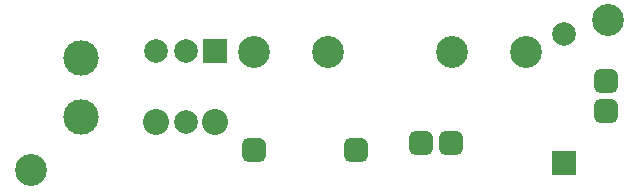
<source format=gbs>
G04*
G04 #@! TF.GenerationSoftware,Altium Limited,Altium Designer,20.1.11 (218)*
G04*
G04 Layer_Color=16711935*
%FSLAX44Y44*%
%MOMM*%
G71*
G04*
G04 #@! TF.SameCoordinates,04B24335-E8CF-4E0B-A664-B846B098F35D*
G04*
G04*
G04 #@! TF.FilePolarity,Negative*
G04*
G01*
G75*
%ADD15C,3.0000*%
G04:AMPARAMS|DCode=16|XSize=2mm|YSize=2mm|CornerRadius=0.5mm|HoleSize=0mm|Usage=FLASHONLY|Rotation=90.000|XOffset=0mm|YOffset=0mm|HoleType=Round|Shape=RoundedRectangle|*
%AMROUNDEDRECTD16*
21,1,2.0000,1.0000,0,0,90.0*
21,1,1.0000,2.0000,0,0,90.0*
1,1,1.0000,0.5000,0.5000*
1,1,1.0000,0.5000,-0.5000*
1,1,1.0000,-0.5000,-0.5000*
1,1,1.0000,-0.5000,0.5000*
%
%ADD16ROUNDEDRECTD16*%
%ADD17R,2.0000X2.0000*%
%ADD18C,2.0000*%
G04:AMPARAMS|DCode=19|XSize=2mm|YSize=2mm|CornerRadius=0.5mm|HoleSize=0mm|Usage=FLASHONLY|Rotation=0.000|XOffset=0mm|YOffset=0mm|HoleType=Round|Shape=RoundedRectangle|*
%AMROUNDEDRECTD19*
21,1,2.0000,1.0000,0,0,0.0*
21,1,1.0000,2.0000,0,0,0.0*
1,1,1.0000,0.5000,-0.5000*
1,1,1.0000,-0.5000,-0.5000*
1,1,1.0000,-0.5000,0.5000*
1,1,1.0000,0.5000,0.5000*
%
%ADD19ROUNDEDRECTD19*%
%ADD21R,2.0000X2.0000*%
%ADD22C,2.2032*%
%ADD23C,2.7032*%
D15*
X57000Y110000D02*
D03*
Y60000D02*
D03*
D16*
X502000Y90700D02*
D03*
Y65300D02*
D03*
D17*
X171000Y116000D02*
D03*
D18*
X146000D02*
D03*
X121000D02*
D03*
X146000Y56000D02*
D03*
X466000Y130380D02*
D03*
D19*
X290000Y32000D02*
D03*
X203640D02*
D03*
X370700Y38000D02*
D03*
X345300D02*
D03*
D21*
X466000Y21621D02*
D03*
D22*
X171000Y56000D02*
D03*
X121000D02*
D03*
D23*
X266460Y115000D02*
D03*
X203940D02*
D03*
X434060D02*
D03*
X371540D02*
D03*
X15000Y15000D02*
D03*
X503000Y142000D02*
D03*
M02*

</source>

########################################

TASK ITEM:
Print every entry exactly; omit the pictures.

RESPONSE TO THIS EXERCISE:
<source format=gbs>
G04*
G04 #@! TF.GenerationSoftware,Altium Limited,Altium Designer,20.1.11 (218)*
G04*
G04 Layer_Color=16711935*
%FSLAX44Y44*%
%MOMM*%
G71*
G04*
G04 #@! TF.SameCoordinates,04B24335-E8CF-4E0B-A664-B846B098F35D*
G04*
G04*
G04 #@! TF.FilePolarity,Negative*
G04*
G01*
G75*
%ADD15C,3.0000*%
G04:AMPARAMS|DCode=16|XSize=2mm|YSize=2mm|CornerRadius=0.5mm|HoleSize=0mm|Usage=FLASHONLY|Rotation=90.000|XOffset=0mm|YOffset=0mm|HoleType=Round|Shape=RoundedRectangle|*
%AMROUNDEDRECTD16*
21,1,2.0000,1.0000,0,0,90.0*
21,1,1.0000,2.0000,0,0,90.0*
1,1,1.0000,0.5000,0.5000*
1,1,1.0000,0.5000,-0.5000*
1,1,1.0000,-0.5000,-0.5000*
1,1,1.0000,-0.5000,0.5000*
%
%ADD16ROUNDEDRECTD16*%
%ADD17R,2.0000X2.0000*%
%ADD18C,2.0000*%
G04:AMPARAMS|DCode=19|XSize=2mm|YSize=2mm|CornerRadius=0.5mm|HoleSize=0mm|Usage=FLASHONLY|Rotation=0.000|XOffset=0mm|YOffset=0mm|HoleType=Round|Shape=RoundedRectangle|*
%AMROUNDEDRECTD19*
21,1,2.0000,1.0000,0,0,0.0*
21,1,1.0000,2.0000,0,0,0.0*
1,1,1.0000,0.5000,-0.5000*
1,1,1.0000,-0.5000,-0.5000*
1,1,1.0000,-0.5000,0.5000*
1,1,1.0000,0.5000,0.5000*
%
%ADD19ROUNDEDRECTD19*%
%ADD21R,2.0000X2.0000*%
%ADD22C,2.2032*%
%ADD23C,2.7032*%
D15*
X57000Y110000D02*
D03*
Y60000D02*
D03*
D16*
X502000Y90700D02*
D03*
Y65300D02*
D03*
D17*
X171000Y116000D02*
D03*
D18*
X146000D02*
D03*
X121000D02*
D03*
X146000Y56000D02*
D03*
X466000Y130380D02*
D03*
D19*
X290000Y32000D02*
D03*
X203640D02*
D03*
X370700Y38000D02*
D03*
X345300D02*
D03*
D21*
X466000Y21621D02*
D03*
D22*
X171000Y56000D02*
D03*
X121000D02*
D03*
D23*
X266460Y115000D02*
D03*
X203940D02*
D03*
X434060D02*
D03*
X371540D02*
D03*
X15000Y15000D02*
D03*
X503000Y142000D02*
D03*
M02*

</source>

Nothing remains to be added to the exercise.